Some water plants tend to outlast others. The rosemary, for example may last for as long as six years in water. But that cannot be said of basil, which last just for a year or a little over a year.
It’s one thing to be able to plant water plants and is another to be conversant with different cultivating systems associated with hydroponics. We shall discuss the basic cultivating systems that are suitable for beginners.
There are three basic hydroponic system for beginners – the wick, water culture, and ebb and flow system. These systems are basic because they don’t require so much funds to setup. You can get the components from online retailers and hydroponic stores.
The wick system is the simplest form of hydroponic systems to setup. That’s because there are no parts that are moving. It’s a mechanical system that has two containers – one that contains a reservoir filled with water and nutrients, and the other, filled with a growing medium. There is a wick that connects the two containers, which draws up nutrients and water into the growing medium. The nutrients and water are then absorbed by the roots of the plants.
For small plants that do not absorb water so much like herbs, this hydroponic system will work well. However, it may not work well for plants that absorb too much water. E.g lettuce.
Water Culture System
Like the wick system, this one is also simple to setup. This system involves placing plants in an expanded polystyrene foam that sits on top of the reservoir holding the nutrient-filled water. A bubbler air pump is installed in the reservoir to deliver oxygen to the roots of the plants. Unlike the wick system, this one works best for water-absorbing plants.
Ebb and Flow Systems
This hydroponic system is more complicated than the other two. The benefit of setting up this system is that it allows you to control factors such as temperature, humidity, etc.

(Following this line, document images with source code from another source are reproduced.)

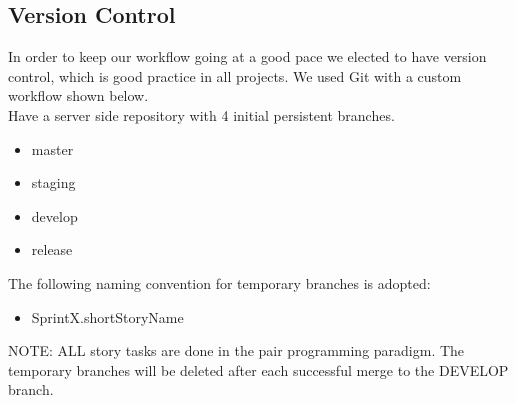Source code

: \subsection{Version Control}
\label{sec:git}

In order to keep our workflow going at a good pace we elected to have version control, which is good practice in all projects. We used Git with a custom workflow shown below. \\

Have a server side repository with 4 initial persistent branches.
\begin{itemize}
\item master
\item staging
\item develop
\item release
\end{itemize}

The following naming convention for temporary branches is adopted: 

\begin{itemize}
\item SprintX.shortStoryName
\end{itemize}

NOTE: ALL story tasks are done in the pair programming paradigm. The temporary branches will be deleted after each successful merge to the DEVELOP branch.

To setup this system, you will need to flood the growing medium with water and nutrient solution, and then drain it back to the reservoir with a submersible pump. The submersible pump usually comes with a timer, which you can use to control plant factors.

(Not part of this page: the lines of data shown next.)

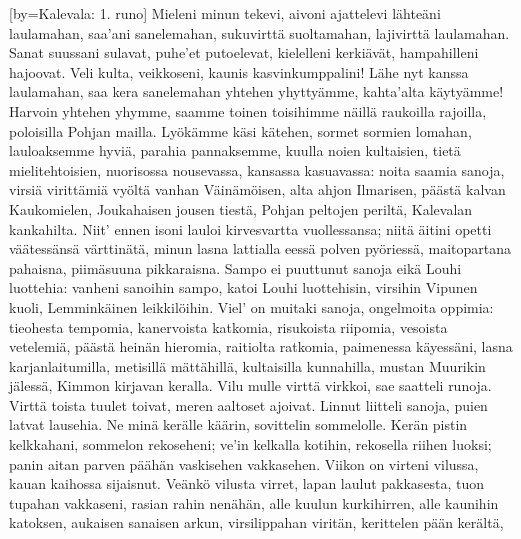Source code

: [by={Kalevala: 1. runo}]
  \beginverse
    Mieleni minun tekevi,
    aivoni ajattelevi
    lähteäni laulamahan,
    saa'ani sanelemahan,
    sukuvirttä suoltamahan,
    lajivirttä laulamahan.
    Sanat suussani sulavat,
    puhe'et putoelevat,
    kielelleni kerkiävät,
    hampahilleni hajoovat.
    Veli kulta, veikkoseni,
    kaunis kasvinkumppalini!
    Lähe nyt kanssa laulamahan,
    saa kera sanelemahan
    yhtehen yhyttyämme,
    kahta'alta käytyämme!
    Harvoin yhtehen yhymme,
    saamme toinen toisihimme
    näillä raukoilla rajoilla,
    poloisilla Pohjan mailla.
  \endverse
  \beginverse
    Lyökämme käsi kätehen,
    sormet sormien lomahan,
    lauloaksemme hyviä,
    parahia pannaksemme,
    kuulla noien kultaisien,
    tietä mielitehtoisien,
    nuorisossa nousevassa,
    kansassa kasuavassa:
    noita saamia sanoja,
    virsiä virittämiä
    vyöltä vanhan Väinämöisen,
    alta ahjon Ilmarisen,
    päästä kalvan Kaukomielen,
    Joukahaisen jousen tiestä,
    Pohjan peltojen periltä,
    Kalevalan kankahilta.
    Niit' ennen isoni lauloi
    kirvesvartta vuollessansa;
    niitä äitini opetti
    väätessänsä värttinätä,
    minun lasna lattialla
    eessä polven pyöriessä,
    maitopartana pahaisna,
    piimäsuuna pikkaraisna.
    Sampo ei puuttunut sanoja
    eikä Louhi luottehia:
    vanheni sanoihin sampo,
    katoi Louhi luottehisin,
    virsihin Vipunen kuoli,
    Lemminkäinen leikkilöihin.
  \endverse
  \beginverse
    Viel' on muitaki sanoja,
    ongelmoita oppimia:
    tieohesta tempomia,
    kanervoista katkomia,
    risukoista riipomia,
    vesoista vetelemiä,
    päästä heinän hieromia,
    raitiolta ratkomia,
    paimenessa käyessäni,
    lasna karjanlaitumilla,
  \endverse
  \beginverse
    metisillä mättähillä,
    kultaisilla kunnahilla,
    mustan Muurikin jälessä,
    Kimmon kirjavan keralla.
    Vilu mulle virttä virkkoi,
    sae saatteli runoja.
    Virttä toista tuulet toivat,
    meren aaltoset ajoivat.
    Linnut liitteli sanoja,
    puien latvat lausehia.
    Ne minä kerälle käärin,
    sovittelin sommelolle.
    Kerän pistin kelkkahani,
    sommelon rekoseheni;
    ve'in kelkalla kotihin,
    rekosella riihen luoksi;
    panin aitan parven päähän
    vaskisehen vakkasehen.
    Viikon on virteni vilussa,
    kauan kaihossa sijaisnut.
  \endverse
  \beginverse
    Veänkö vilusta virret,
    lapan laulut pakkasesta,
    tuon tupahan vakkaseni,
    rasian rahin nenähän,
    alle kuulun kurkihirren,
    alle kaunihin katoksen,
    aukaisen sanaisen arkun,
    virsilippahan viritän,
    kerittelen pään kerältä,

Other hydroponic systems include Nutrients Film Technique (NTF), Aeroponic system, etc. These hydroponic systems are advanced and are mostly used by experts.
Planting water plants has never been easier, and there is a continuous interest into how to grow plants in water. These days, people are inventive, and trying different methods to beautify their environments, purify the air they breathe, and grow their pockets. With the rise in the use of automobiles and locomotive engines, industries, and others, the air has been somewhat polluted and toxic. Growing plants is one great method to clean this toxic and polluted air.
Due to the rapid growth of global population, it has become a necessity to find alternative ways to grow plants faster and bigger. Hydroponics solve all that. This system can accelerate the growth of agriculture by cutting down on water usage and space.
With the steps discussed here, you simply can’t fail in planting water plants. Watching them grow is also a joy to behold, especially if you grow it indoors. Planting water plants is beneficial physically, financial, and otherwise.